**PAGE TEXT:**
┌──

# Ex pats to lose Tax Allowance



## Rabbitcat (Aug 31, 2014)

Just wondering has anyone heard any updates on the govt proposal that ex pats lose their tax allowance. It's especially relevant to those with Crown pensions which must be taxed in UK and would result in a drop in income of 20%


----------



## Horlics (Sep 27, 2011)

Where is the proposal documented? It would be interesting to read it.


----------



## Rabbitcat (Aug 31, 2014)

Horlics this is an article about it.

The reason I raise it is I rang HMRC today about general advice re moving abroad and the advisor also told me to be aware of this matter as my pension is a Crown one

Expats face tax hike as Treasury plots to cut personal allowance | This is Money


----------



## xabiaxica (Jun 23, 2009)

isn't this the thing about govt pensions being taxable in Spain ( or wherever you live) from this tax year, as opposed to being taxed at source in the UK?


why would this make such a difference? 

are tax rates in Spain so much higher?

and even if they are, surely if you are declaring the income as you should be, on your tax return in Spain, Spain would be already taking the difference anyway


edit - hmm - maybe I'm thinking of something else, going by the link in the above post


----------



## Lynn R (Feb 21, 2014)

Here is the actual consultation document.


https://www.gov.uk/government/consu...ents-entitlement-to-the-uk-personal-allowance

As you will see in Section 6.6 it specifically says that the Government does not intend this proposal to impact unfavourably on pensioners, especially Crown pensioners whose pensions will remain taxable only in the UK.

The media do like to get people wound up unnecessarily.

I haven't seen any updates since the consultation document was published last summer. Maybe there will be a mention in tomorrow's Budget.


----------



## Rabbitcat (Aug 31, 2014)

Lynn you're a star

Frankly I am both relieved and angry as it was HMRC themselves today who told me this info and they knew mine was a Crown pension. Thanks again Lynn


----------



## Lynn R (Feb 21, 2014)

Rabbitcat said:


> Lynn you're a star
> 
> Frankly I am both relieved and angry as it was HMRC themselves today who told me this info and they knew mine was a Crown pension. Thanks again Lynn


I often have to smile (through gritted teeth) when I read comments from people moaning about how funcionarios in Spain often give the wrong advice or put the wrong interpretation on things, because I know only too well that they don't have the monopoly on that in Spain.

└──

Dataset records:
┌──

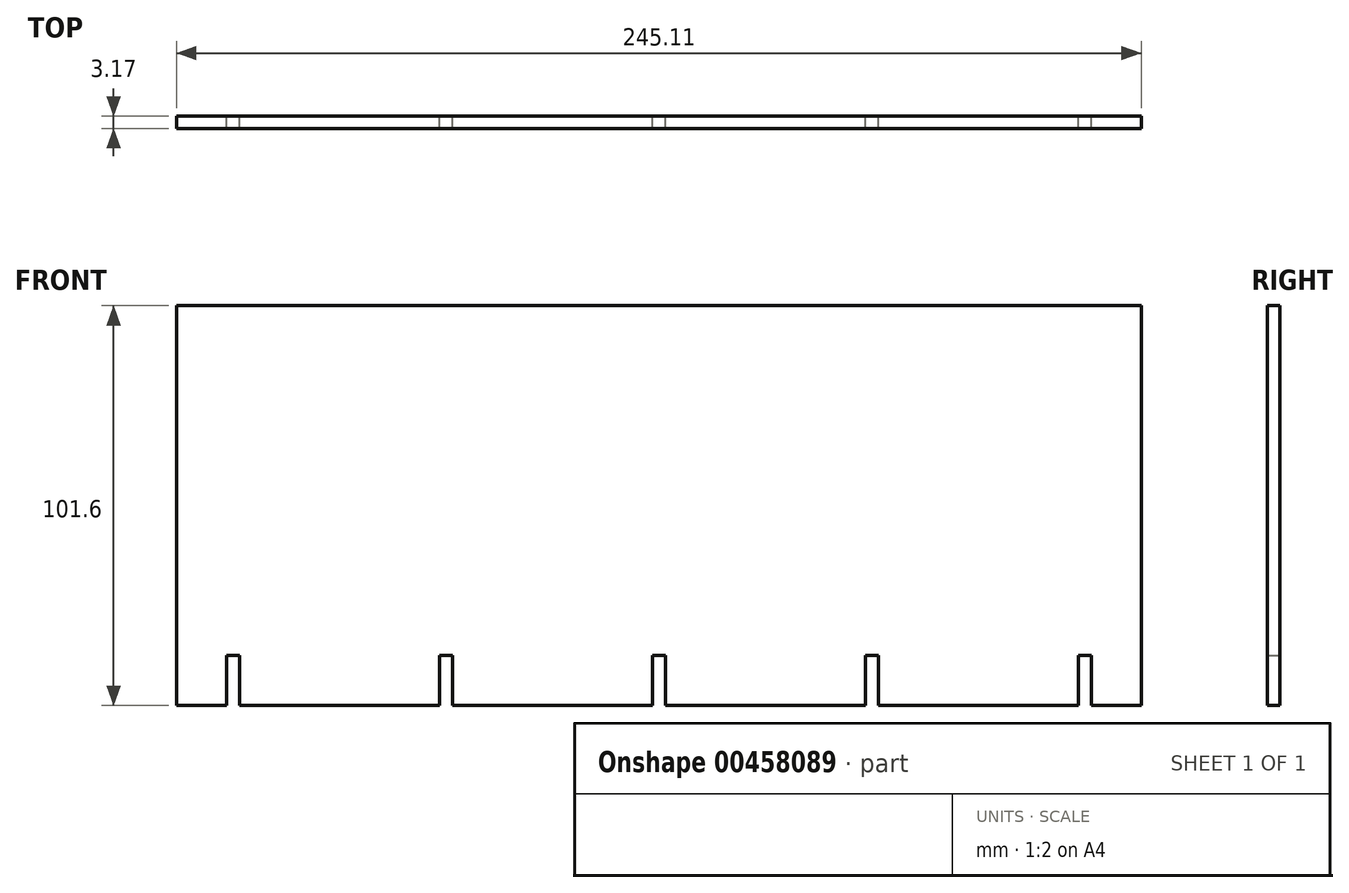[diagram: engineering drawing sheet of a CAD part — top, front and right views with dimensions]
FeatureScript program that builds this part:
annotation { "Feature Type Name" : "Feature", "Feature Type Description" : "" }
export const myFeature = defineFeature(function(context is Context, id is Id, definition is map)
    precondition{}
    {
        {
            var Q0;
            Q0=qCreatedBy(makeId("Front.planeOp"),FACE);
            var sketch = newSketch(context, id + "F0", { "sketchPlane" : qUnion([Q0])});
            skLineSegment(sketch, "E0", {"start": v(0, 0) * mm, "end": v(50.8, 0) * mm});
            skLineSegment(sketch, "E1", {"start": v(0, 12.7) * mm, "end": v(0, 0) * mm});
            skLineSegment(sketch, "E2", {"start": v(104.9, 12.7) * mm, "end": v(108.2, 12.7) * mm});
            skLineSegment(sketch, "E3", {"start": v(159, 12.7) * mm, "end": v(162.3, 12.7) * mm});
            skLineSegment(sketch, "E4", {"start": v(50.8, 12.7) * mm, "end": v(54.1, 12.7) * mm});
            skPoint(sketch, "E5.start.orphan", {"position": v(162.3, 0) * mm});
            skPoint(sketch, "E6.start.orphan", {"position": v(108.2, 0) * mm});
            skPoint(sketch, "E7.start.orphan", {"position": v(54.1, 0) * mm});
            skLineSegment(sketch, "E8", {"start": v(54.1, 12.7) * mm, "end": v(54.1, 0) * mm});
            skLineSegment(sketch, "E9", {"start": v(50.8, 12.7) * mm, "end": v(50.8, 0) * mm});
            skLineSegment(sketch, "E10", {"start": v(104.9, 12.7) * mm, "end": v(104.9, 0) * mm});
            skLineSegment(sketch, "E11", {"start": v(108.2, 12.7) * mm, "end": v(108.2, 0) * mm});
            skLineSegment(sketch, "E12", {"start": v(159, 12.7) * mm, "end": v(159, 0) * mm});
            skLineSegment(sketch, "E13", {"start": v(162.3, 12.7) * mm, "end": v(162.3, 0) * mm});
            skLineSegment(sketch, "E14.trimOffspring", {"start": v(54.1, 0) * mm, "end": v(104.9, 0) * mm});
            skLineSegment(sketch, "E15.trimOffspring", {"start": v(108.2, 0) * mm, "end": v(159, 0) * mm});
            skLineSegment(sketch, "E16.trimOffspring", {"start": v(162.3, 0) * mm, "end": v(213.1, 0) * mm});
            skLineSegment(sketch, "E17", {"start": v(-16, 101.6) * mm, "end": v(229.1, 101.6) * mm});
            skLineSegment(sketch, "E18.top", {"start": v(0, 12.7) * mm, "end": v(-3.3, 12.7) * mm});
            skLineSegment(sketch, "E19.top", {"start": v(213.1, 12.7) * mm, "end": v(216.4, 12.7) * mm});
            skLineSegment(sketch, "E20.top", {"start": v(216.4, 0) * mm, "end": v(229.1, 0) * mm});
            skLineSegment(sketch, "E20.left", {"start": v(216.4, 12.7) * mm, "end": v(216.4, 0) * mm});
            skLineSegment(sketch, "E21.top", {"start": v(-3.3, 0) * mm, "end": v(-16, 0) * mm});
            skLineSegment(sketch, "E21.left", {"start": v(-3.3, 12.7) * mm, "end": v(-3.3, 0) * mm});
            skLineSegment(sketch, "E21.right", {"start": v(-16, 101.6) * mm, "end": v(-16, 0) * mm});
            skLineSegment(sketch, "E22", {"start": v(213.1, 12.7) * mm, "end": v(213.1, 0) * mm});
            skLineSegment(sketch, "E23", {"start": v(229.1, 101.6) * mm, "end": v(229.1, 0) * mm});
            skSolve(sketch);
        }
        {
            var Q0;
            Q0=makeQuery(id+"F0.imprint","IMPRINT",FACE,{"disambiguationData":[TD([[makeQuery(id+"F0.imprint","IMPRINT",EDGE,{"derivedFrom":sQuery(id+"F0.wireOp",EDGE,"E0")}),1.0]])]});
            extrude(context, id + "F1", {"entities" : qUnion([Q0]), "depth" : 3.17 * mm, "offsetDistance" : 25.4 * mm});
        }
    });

└──

**PROBLEM STATEMENT:** Can you quote the expat tax allowance thread, starting at the words "and even if" and ending after "actual consultation document."?

**OUTPUT OF THE TASK:**
and even if they are, surely if you are declaring the income as you should be, on your tax return in Spain, Spain would be already taking the difference anyway


edit - hmm - maybe I'm thinking of something else, going by the link in the above post


----------



## Lynn R (Feb 21, 2014)

Here is the actual consultation document.